Bickford vs. The Grand Junction Railway Company.

utility? The answer to this enquiry in the negative would be obvious on general principles, even if a specific enactment did not afford it. But we have this answer embodied in the written text of the law itself, for by section 9 sub-section 2 of the General Railway Act (1), express power is conferred upon the Company to alienate, sell and dispose of lands which they may have acquired for the construction, maintenance, accommodation and use of the railway. This right of alienation includes lands acquired in the exercise of compulsory powers as well as those obtained by conventional purchase. That the words "alienate, sell or dispose" include a power to mortgage as well as that of absolute disposition, requires no demonstration.

Mr. Justice Ritchie has suggested how important a power of mortgaging surplus lands is in this country, for a reason which would have no existence in England. The practice has prevailed, in all the Provinces, of making large statutory grants of wild lands from the public domain in aid of the construction of railways, Were Railway Companies disabled from mortgaging, the use of such grants would be greatly diminished. The power of mortgaging lands so granted, has been expressly recognized as one of the ordinary powers of a Railway Company by the Supreme Court of the United States. Tucker v. Furgusson (2); Farnsworth v. Minnesota and Pacific Railway Co. (3).

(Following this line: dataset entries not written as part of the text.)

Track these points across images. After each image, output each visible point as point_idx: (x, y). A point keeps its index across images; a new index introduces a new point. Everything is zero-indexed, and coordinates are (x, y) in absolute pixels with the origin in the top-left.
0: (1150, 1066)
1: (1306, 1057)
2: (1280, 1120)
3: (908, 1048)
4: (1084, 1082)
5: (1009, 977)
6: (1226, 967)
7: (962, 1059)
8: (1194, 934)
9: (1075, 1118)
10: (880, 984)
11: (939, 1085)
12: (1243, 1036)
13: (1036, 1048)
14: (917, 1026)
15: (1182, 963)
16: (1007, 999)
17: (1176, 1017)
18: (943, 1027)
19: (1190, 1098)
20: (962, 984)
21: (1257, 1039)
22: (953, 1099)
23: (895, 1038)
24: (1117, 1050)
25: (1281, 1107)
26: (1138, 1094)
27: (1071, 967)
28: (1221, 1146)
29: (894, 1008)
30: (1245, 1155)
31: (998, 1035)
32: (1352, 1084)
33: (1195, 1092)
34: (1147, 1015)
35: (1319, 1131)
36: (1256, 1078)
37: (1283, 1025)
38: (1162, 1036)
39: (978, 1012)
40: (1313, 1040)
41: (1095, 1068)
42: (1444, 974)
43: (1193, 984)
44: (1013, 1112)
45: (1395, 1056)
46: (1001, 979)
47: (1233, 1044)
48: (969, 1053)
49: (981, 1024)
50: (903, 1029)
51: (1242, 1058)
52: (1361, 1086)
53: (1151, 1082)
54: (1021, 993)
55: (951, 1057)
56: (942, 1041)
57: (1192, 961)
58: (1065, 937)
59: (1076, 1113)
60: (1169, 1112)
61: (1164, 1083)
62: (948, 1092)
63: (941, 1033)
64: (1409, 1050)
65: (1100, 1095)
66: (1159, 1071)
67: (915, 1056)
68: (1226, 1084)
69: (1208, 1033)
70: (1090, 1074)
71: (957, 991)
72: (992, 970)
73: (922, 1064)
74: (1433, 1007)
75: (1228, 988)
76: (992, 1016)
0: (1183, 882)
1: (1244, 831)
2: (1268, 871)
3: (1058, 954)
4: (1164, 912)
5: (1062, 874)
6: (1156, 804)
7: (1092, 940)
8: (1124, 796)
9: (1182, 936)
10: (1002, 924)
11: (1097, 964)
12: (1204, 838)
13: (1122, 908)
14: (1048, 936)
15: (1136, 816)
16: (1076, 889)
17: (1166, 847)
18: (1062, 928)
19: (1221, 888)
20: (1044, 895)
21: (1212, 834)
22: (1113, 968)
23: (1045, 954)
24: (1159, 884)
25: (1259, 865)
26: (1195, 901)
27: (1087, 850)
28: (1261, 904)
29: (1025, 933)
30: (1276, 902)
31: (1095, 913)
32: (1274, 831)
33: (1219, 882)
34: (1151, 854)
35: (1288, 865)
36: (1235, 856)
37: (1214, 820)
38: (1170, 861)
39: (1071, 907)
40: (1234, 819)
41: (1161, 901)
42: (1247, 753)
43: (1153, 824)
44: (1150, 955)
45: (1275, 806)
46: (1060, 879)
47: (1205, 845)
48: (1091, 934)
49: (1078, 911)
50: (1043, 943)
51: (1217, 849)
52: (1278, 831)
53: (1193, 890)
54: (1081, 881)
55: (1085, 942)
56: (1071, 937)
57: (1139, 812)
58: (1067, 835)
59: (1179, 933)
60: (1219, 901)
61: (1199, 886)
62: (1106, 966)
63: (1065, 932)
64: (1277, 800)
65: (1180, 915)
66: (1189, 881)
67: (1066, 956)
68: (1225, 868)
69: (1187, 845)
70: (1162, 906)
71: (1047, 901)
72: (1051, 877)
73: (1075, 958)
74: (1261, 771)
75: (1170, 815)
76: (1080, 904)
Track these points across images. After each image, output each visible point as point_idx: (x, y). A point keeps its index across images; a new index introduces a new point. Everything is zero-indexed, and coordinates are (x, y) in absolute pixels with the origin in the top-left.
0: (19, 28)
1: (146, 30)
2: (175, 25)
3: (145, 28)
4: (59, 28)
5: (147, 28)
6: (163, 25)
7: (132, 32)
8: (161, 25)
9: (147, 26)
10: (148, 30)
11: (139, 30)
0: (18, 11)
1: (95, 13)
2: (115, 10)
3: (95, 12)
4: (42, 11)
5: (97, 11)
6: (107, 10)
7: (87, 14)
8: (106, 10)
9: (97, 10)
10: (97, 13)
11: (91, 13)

For these reasons it is impossible to maintain the order of the Court of Appeal in the absence of evidence establishing the fact that the Company had no lands other than those required for the permanent way and

(1) Con. Stat. of Canada, cap. 66; (2) 22 Wall., 572; (3) 2 Otto.,

Bickford vs. The Grand Junction Railway Company.

station grounds, and otherwise for the efficient working of the railway. The mortgage cannot be pronounced wholly void on the ground now under consideration, unless this is shown. It lay upon the Respondents, who seek to avoid the mortgage, to prove this, but there is not the slightest evidence of it.

Therefore, conceding for the present that the mortgage, if confined to the franchise, and to the railway and its adjuncts, would have been void as being a charge on subjects extra commercium, it does not follow that it may not be a good charge on other lands over which the Company had power of free disposition, and for that reason alone the order of the Court below should be reversed.

It is proper, however, to guard against the supposition that we express any opinion as to whether, if this mortgage had been confined to the railway itself and its franchises, it would have been wholly void and inoperative. Speaking for myself alone, and without expressing any decisive opinion, I think there was much force in the argument that a Court of Equity would give effect to such an instrument, at least to the extent of treating it as a good equitable charge upon the net earnings of the railway, a view which would have been quite sufficient to have sustained this appeal.

Further, the use of the word "franchise" seems to have led to some confusion in considering the rights of mortgagees of railways in this country. Strictly, the expression is not accurate as applied to a corporation constituted by Act of Parliament; it should be confined to corporations created by Royal grant or charter, the word "franchise" meaning a privilege granted by the Crown in the exercise of the Royal prerogative (1). It has,

(1) Chitty on Prerogatives of the Crown, pp. 118, 119.